Prices lowest to highest:
Thecus N2200: $193.37
Seagate BlackArmor NAS110: $228.99
QNAP TS-109 Pro II: $249.00
Seagate BlackArmor NAS220: $323.99
Thecus N3200 Pro: $354.59
QNAP TS-219P: $379.00
QNAP TS-419P: $429.00
Synology DS209+II: $469.69
Value wise I’d have to call the NAS220 as the winner with two 1TB drives already installed, but it’s not the fastest according to my tests, and it does have some limitations as well.
As far as performance, well, it all depends on what types of transfers you do the most. Multiple file and folder transfers will work the best with the Synology, it handles them very well. You could also choose the BlackArmor NAS110 as it performs well, but you don’t have raid security for your files since it’s a single drive.
If you’re using these boxes on your home network for personal use like pictures and files, pretty much any of them will work fine for these types of smaller transfers. You’ll really notice the differences I think in more of a business setting or high volume file transfer setting.
The Theucs N3200 Pro is a 3 bay style NAS box and you’ll need to purchase three hard drives to utilize it, depending on the size you choose is how much more it will cost you to get it up and running. Of course we have the same situation with the other ‘empty’ boxes as well, the QNAP Ts-419P requires four drives to fully utilize it, so you’ll be spending quite a bit more money on that one.
There are other things to consider as well, the Thecus N2200 and both the QNAP TS-419p and the TS-219P can utilize both 3.5” and 2.5” hard drives. With the 2.5” drives installed you’ll lower the noise level and the overall power consumption.

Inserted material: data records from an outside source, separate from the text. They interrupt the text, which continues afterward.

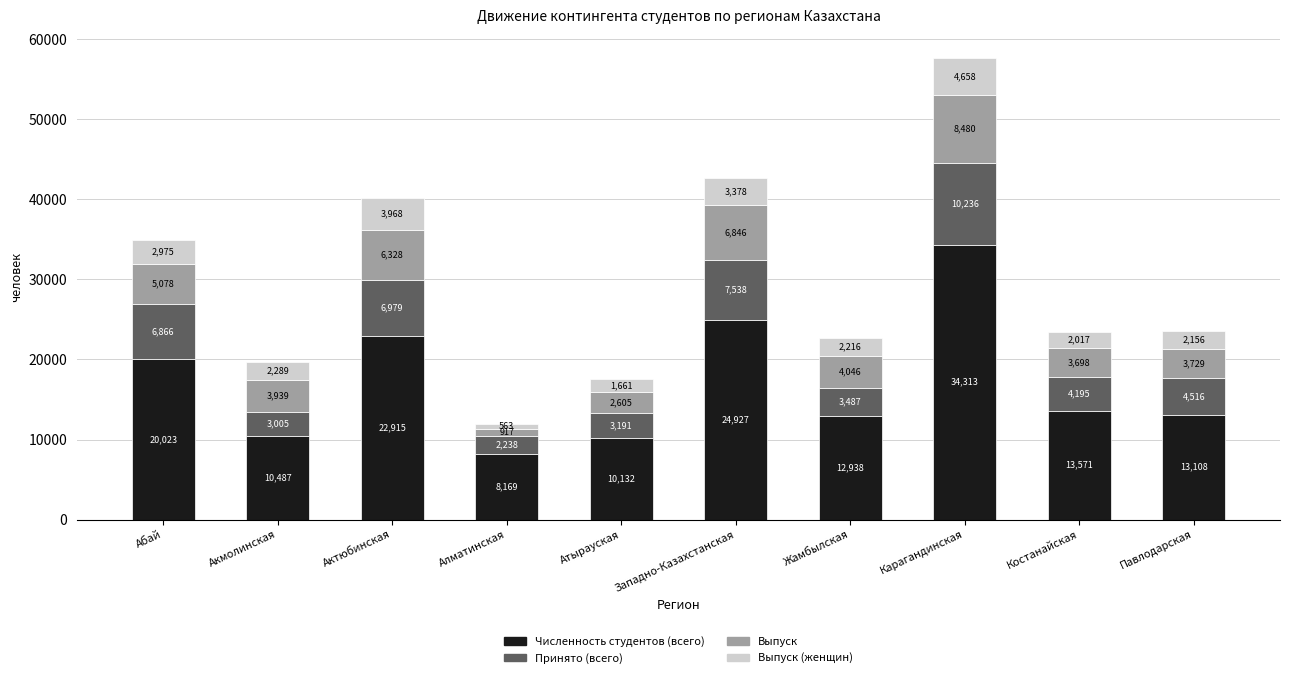

What is the maximum value for Численность студентов (всего)?

34313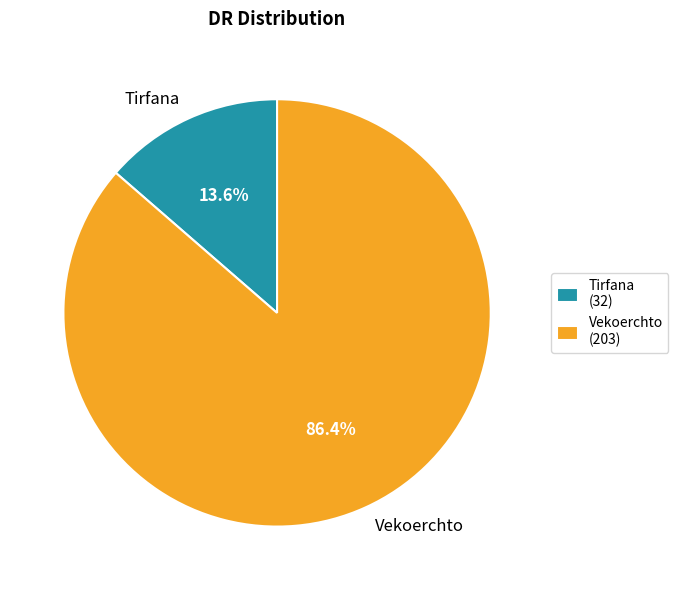

Between Tirfana and Vekoerchto, which is larger?

Vekoerchto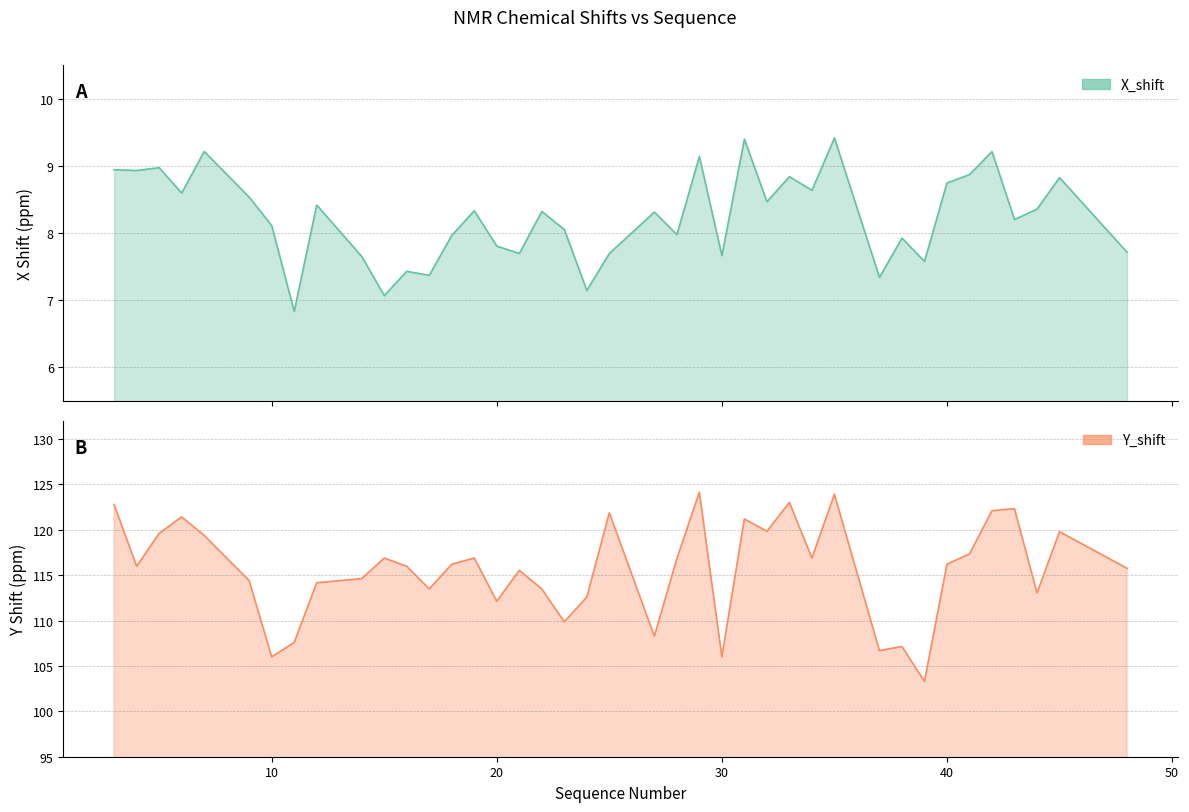

Reading left to right, extract all data points from this chart.

X_shift: 8.9	8.9	9.0	8.6	9.2	8.5	8.1	6.8	8.4	7.7	7.1	7.4	7.4	8.0	8.3	7.8	7.7	8.3	8.1	7.1	7.7	8.3	8.0	9.1	7.7	9.4	8.5	8.8	8.6	9.4	7.3	7.9	7.6	8.7	8.9	9.2	8.2	8.4	8.8	7.7
Y_shift: 122.8	116.0	119.6	121.4	119.4	114.4	106.0	107.6	114.2	114.6	116.9	116.0	113.5	116.2	116.9	112.1	115.5	113.5	109.9	112.6	121.9	108.3	116.8	124.1	106.0	121.2	119.8	123.0	116.9	123.9	106.7	107.1	103.3	116.2	117.3	122.1	122.3	113.0	119.8	115.8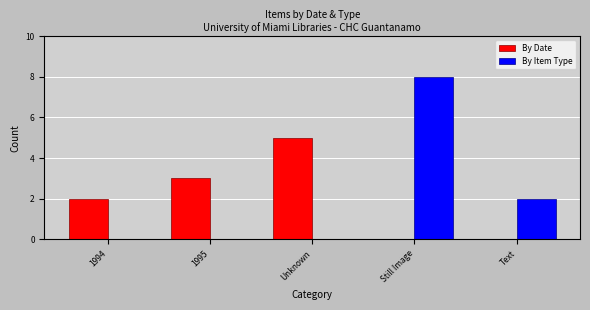

At which category is the sum across all series the highest?

Still Image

Bottom line really is that there is no clear winner to be declared, there are pros and cons to each one in this comparison. it will all depend on what your needs are really as to which one you’ll choose.
Personally I can say that I use both the Thecus N3200 Pro and the Seagate BlackArmor NAS220 all of the time. The BlackArmor NAS220 is my private little server and backup device on my network. The Thecus N3200 Pro is actually web enabled with DyDns set etc so friends and family can access it if need be, and I use it also for my own backups as well. Yes I run two backups of my files in two separate places. I actually run the N3200 in RAID 5 mode to make sure my files are secure and safe.
So I’ve provided the information, I think you can make your own choices.